(Beginning of DATASET CONTENT)

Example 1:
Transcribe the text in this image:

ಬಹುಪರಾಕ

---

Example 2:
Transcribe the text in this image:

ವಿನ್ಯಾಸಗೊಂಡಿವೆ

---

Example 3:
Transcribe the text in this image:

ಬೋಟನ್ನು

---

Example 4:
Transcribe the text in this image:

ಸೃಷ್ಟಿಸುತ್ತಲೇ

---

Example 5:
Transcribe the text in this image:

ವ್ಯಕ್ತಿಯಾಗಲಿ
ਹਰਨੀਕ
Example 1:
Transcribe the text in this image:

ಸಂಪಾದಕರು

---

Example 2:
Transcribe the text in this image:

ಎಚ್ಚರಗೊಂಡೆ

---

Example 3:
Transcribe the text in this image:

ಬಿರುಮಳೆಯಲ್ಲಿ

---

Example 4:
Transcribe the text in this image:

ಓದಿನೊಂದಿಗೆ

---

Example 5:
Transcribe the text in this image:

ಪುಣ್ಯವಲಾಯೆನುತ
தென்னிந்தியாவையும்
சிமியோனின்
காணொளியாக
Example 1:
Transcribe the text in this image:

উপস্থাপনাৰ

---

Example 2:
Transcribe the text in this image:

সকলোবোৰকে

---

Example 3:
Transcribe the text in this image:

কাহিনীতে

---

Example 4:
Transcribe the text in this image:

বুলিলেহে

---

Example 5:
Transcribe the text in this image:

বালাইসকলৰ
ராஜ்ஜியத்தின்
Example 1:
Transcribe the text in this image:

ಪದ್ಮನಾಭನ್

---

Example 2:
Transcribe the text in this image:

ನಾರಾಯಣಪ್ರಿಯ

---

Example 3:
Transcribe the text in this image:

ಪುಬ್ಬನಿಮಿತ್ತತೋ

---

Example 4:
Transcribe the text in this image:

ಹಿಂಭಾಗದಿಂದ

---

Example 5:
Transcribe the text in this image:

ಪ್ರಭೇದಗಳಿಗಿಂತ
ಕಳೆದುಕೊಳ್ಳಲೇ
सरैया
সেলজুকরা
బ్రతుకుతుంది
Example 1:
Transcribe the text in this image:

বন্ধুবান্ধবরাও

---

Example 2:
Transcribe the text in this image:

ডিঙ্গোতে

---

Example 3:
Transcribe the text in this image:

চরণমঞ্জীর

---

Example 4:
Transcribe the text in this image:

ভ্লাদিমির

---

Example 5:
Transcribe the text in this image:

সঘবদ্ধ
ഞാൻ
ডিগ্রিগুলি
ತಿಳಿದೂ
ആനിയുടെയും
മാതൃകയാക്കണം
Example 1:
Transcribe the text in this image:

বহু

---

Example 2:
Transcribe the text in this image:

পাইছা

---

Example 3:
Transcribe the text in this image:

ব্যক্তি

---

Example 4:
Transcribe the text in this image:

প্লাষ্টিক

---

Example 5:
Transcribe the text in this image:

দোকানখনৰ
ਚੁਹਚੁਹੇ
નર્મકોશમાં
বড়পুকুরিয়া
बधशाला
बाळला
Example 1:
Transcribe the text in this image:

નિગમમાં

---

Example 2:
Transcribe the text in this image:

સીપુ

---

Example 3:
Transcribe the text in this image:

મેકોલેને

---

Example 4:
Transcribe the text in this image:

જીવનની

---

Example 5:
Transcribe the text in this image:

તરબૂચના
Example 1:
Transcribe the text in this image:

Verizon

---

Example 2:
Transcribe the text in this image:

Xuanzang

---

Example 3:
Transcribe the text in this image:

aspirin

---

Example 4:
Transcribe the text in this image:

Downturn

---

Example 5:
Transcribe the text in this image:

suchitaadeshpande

(End of DATASET CONTENT)

Copy the whole listing out exactly, so that every line matches what is above.

WRITTEN ANSWER:
Example 1:
Transcribe the text in this image:

ಬಹುಪರಾಕ

---

Example 2:
Transcribe the text in this image:

ವಿನ್ಯಾಸಗೊಂಡಿವೆ

---

Example 3:
Transcribe the text in this image:

ಬೋಟನ್ನು

---

Example 4:
Transcribe the text in this image:

ಸೃಷ್ಟಿಸುತ್ತಲೇ

---

Example 5:
Transcribe the text in this image:

ವ್ಯಕ್ತಿಯಾಗಲಿ
ਹਰਨੀਕ
Example 1:
Transcribe the text in this image:

ಸಂಪಾದಕರು

---

Example 2:
Transcribe the text in this image:

ಎಚ್ಚರಗೊಂಡೆ

---

Example 3:
Transcribe the text in this image:

ಬಿರುಮಳೆಯಲ್ಲಿ

---

Example 4:
Transcribe the text in this image:

ಓದಿನೊಂದಿಗೆ

---

Example 5:
Transcribe the text in this image:

ಪುಣ್ಯವಲಾಯೆನುತ
தென்னிந்தியாவையும்
சிமியோனின்
காணொளியாக
Example 1:
Transcribe the text in this image:

উপস্থাপনাৰ

---

Example 2:
Transcribe the text in this image:

সকলোবোৰকে

---

Example 3:
Transcribe the text in this image:

কাহিনীতে

---

Example 4:
Transcribe the text in this image:

বুলিলেহে

---

Example 5:
Transcribe the text in this image:

বালাইসকলৰ
ராஜ்ஜியத்தின்
Example 1:
Transcribe the text in this image:

ಪದ್ಮನಾಭನ್

---

Example 2:
Transcribe the text in this image:

ನಾರಾಯಣಪ್ರಿಯ

---

Example 3:
Transcribe the text in this image:

ಪುಬ್ಬನಿಮಿತ್ತತೋ

---

Example 4:
Transcribe the text in this image:

ಹಿಂಭಾಗದಿಂದ

---

Example 5:
Transcribe the text in this image:

ಪ್ರಭೇದಗಳಿಗಿಂತ
ಕಳೆದುಕೊಳ್ಳಲೇ
सरैया
সেলজুকরা
బ్రతుకుతుంది
Example 1:
Transcribe the text in this image:

বন্ধুবান্ধবরাও

---

Example 2:
Transcribe the text in this image:

ডিঙ্গোতে

---

Example 3:
Transcribe the text in this image:

চরণমঞ্জীর

---

Example 4:
Transcribe the text in this image:

ভ্লাদিমির

---

Example 5:
Transcribe the text in this image:

সঘবদ্ধ
ഞാൻ
ডিগ্রিগুলি
ತಿಳಿದೂ
ആനിയുടെയും
മാതൃകയാക്കണം
Example 1:
Transcribe the text in this image:

বহু

---

Example 2:
Transcribe the text in this image:

পাইছা

---

Example 3:
Transcribe the text in this image:

ব্যক্তি

---

Example 4:
Transcribe the text in this image:

প্লাষ্টিক

---

Example 5:
Transcribe the text in this image:

দোকানখনৰ
ਚੁਹਚੁਹੇ
નર્મકોશમાં
বড়পুকুরিয়া
बधशाला
बाळला
Example 1:
Transcribe the text in this image:

નિગમમાં

---

Example 2:
Transcribe the text in this image:

સીપુ

---

Example 3:
Transcribe the text in this image:

મેકોલેને

---

Example 4:
Transcribe the text in this image:

જીવનની

---

Example 5:
Transcribe the text in this image:

તરબૂચના
Example 1:
Transcribe the text in this image:

Verizon

---

Example 2:
Transcribe the text in this image:

Xuanzang

---

Example 3:
Transcribe the text in this image:

aspirin

---

Example 4:
Transcribe the text in this image:

Downturn

---

Example 5:
Transcribe the text in this image:

suchitaadeshpande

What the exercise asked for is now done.